Problem requirements:
Leaving out the pictures, output each record exactly as it stands.

Stored records:
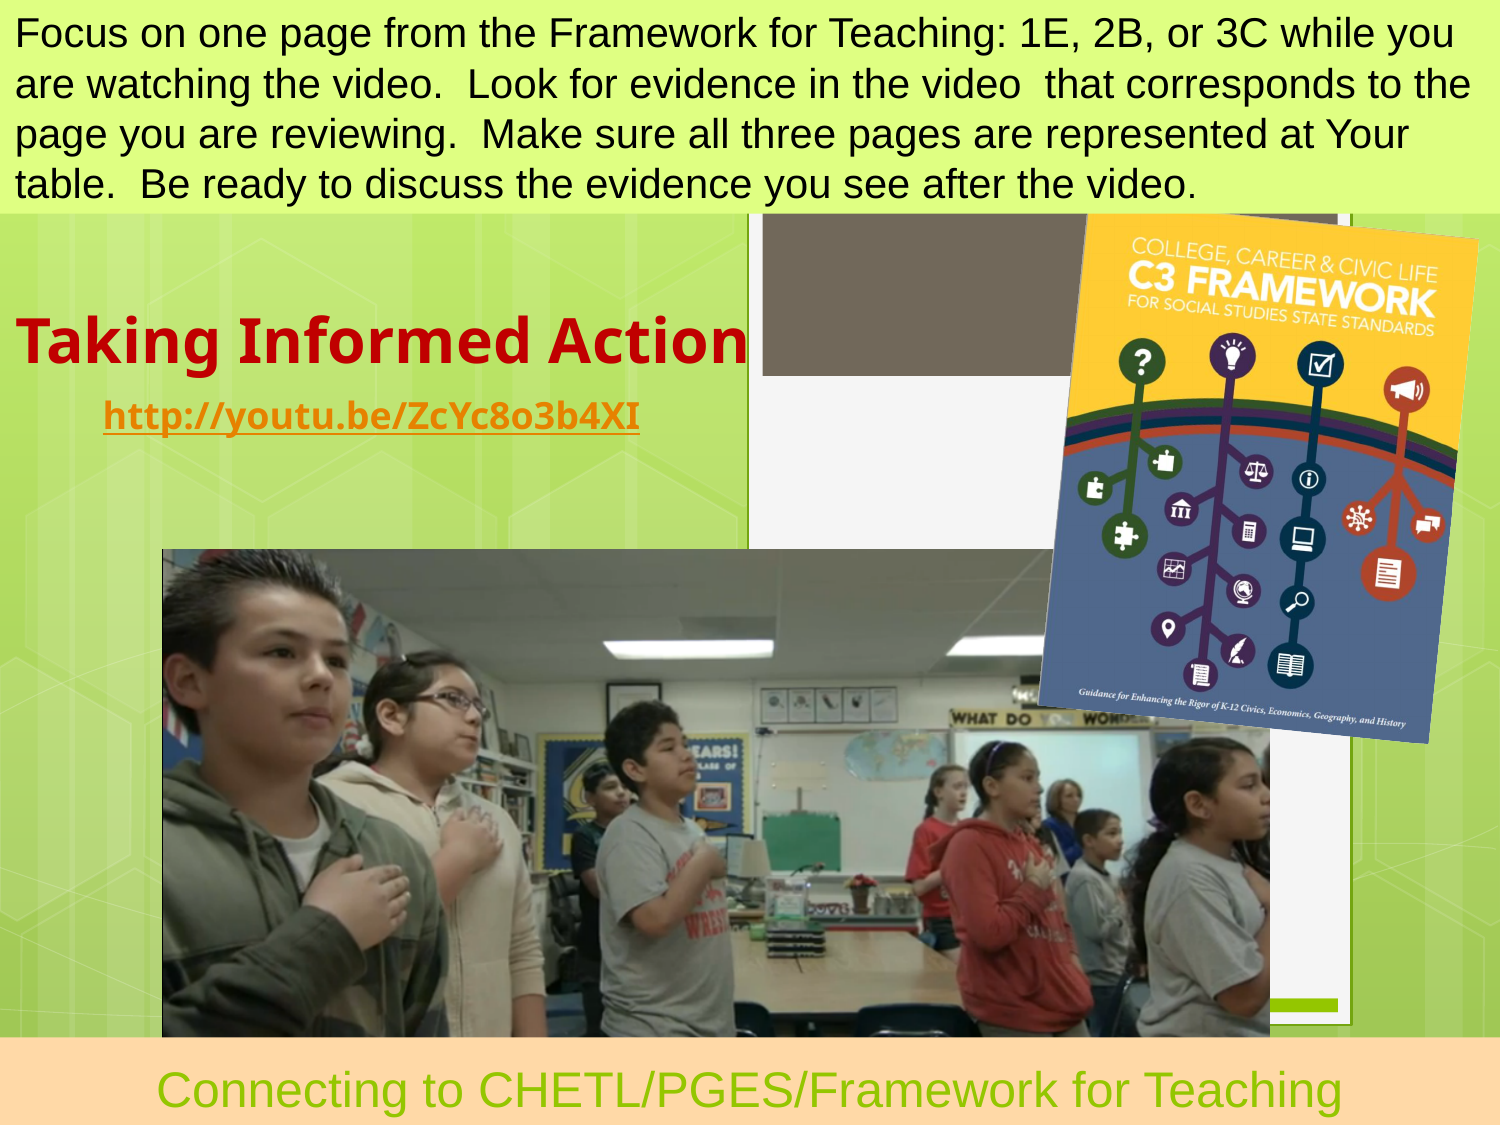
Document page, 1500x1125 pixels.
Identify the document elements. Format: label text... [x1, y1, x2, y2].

text_box Focus on one page from the Framework for Teaching: 1E, 2B, or 3C while you are watching the video. Look for evidence in the video that corresponds to the page you are reviewing. Make sure all three pages are represented at Your table. Be ready to discuss the evidence you see after the video. [0, 0, 1500, 214]
subtitle http://youtu.be/ZcYc8o3b4XI [87, 384, 657, 592]
text_box Connecting to CHETL/PGES/Framework for Teaching [0, 1037, 1500, 1125]
picture [162, 214, 1479, 1058]
title Taking Informed Action [0, 216, 813, 384]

Final answer:
Document page, 1500x1125 pixels.
Identify the document elements. Format: label text... [x1, y1, x2, y2].

text_box Focus on one page from the Framework for Teaching: 1E, 2B, or 3C while you are watching the video. Look for evidence in the video that corresponds to the page you are reviewing. Make sure all three pages are represented at Your table. Be ready to discuss the evidence you see after the video. [0, 0, 1500, 214]
subtitle http://youtu.be/ZcYc8o3b4XI [87, 384, 657, 592]
text_box Connecting to CHETL/PGES/Framework for Teaching [0, 1037, 1500, 1125]
picture [162, 214, 1479, 1058]
title Taking Informed Action [0, 216, 813, 384]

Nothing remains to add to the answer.